Detecting concurrent bugs in Go via capture and replay

EVENT DATE
01 Sep 2025
Please refer to specific dates for varied timings
TIME
10:00 am 11:30 am
LOCATION
SUTD Think Tank 12 (Building 1, Level 5, Room 1.506)

Go is a popular language for writing simple, secure and scalable systems partly thanks to its excellent built-in support for concurrency. This expressiveness comes at a cost as we encounter challenging bug scenarios such as panic and blocking bugs. A panic bug in Go arises if a second operation takes place on a closed channel. A blocking bug in Go arises if some goroutine (aka thread) is blocked but the rest of the system makes progress. Both bug scenarios often remain unnoticed during testing because they only show up under some rare schedule.

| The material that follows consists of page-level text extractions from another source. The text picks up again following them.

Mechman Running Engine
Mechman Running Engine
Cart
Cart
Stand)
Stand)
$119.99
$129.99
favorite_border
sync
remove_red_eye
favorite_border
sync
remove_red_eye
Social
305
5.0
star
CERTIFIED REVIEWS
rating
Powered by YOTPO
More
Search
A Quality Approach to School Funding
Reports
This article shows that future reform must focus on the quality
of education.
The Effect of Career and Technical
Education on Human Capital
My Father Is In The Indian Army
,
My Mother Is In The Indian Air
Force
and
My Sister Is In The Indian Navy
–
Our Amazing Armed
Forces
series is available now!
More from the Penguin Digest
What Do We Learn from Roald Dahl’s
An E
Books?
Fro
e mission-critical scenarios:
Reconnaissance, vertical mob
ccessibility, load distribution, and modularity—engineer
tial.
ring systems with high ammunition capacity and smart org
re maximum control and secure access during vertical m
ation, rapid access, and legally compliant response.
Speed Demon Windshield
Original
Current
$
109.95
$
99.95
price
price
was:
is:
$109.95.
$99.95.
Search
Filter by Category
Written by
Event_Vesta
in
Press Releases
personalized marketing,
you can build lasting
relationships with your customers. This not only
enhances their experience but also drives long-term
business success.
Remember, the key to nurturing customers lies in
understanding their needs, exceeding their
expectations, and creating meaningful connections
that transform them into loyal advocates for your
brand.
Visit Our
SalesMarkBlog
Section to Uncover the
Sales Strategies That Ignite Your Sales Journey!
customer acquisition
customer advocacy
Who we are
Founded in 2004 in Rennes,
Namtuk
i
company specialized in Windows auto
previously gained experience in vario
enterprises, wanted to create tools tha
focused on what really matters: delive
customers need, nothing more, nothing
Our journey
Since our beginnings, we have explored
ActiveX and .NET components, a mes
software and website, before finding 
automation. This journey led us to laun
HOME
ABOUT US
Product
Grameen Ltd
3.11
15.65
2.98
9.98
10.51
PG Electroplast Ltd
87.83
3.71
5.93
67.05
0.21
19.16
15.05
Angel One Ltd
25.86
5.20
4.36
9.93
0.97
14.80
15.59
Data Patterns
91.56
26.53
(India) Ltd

In this talk, I will survey the state of the art in the area of controlled concurrency (CCT) testing for Go to explore schedules that reveal panic and blocking bugs. I will report on a comprehensive capture and replay framework for Go I am working on that is able to host earlier CCT methods for Go. I will discuss several new novel aspects such as the ability to perform controlled replay of programs to guarantee that new schedules are actually explored. This leads to increased blocking bug detection capabilities in terms of performance and precision.

Speaker’s profile

Prof Martin Sulzmann received a Diplom Informatiker from the University of Karlsruhe in 1996 and a PhD from Yale University in 2000. He was lecturer at the University of Melbourne from 2000-2002, Assistant Professor at the National University of Singapore from 2002-2007, and Associate Professor at the IT University of Copenhagen in 2008. After a 3 1/2 year stint in industry, Martin returned to academia. He is now a Professor at the Hochschule Karlsruhe – Technik und Wirtschaft. Martin’s primary research area are programming languages, program analysis and software verification.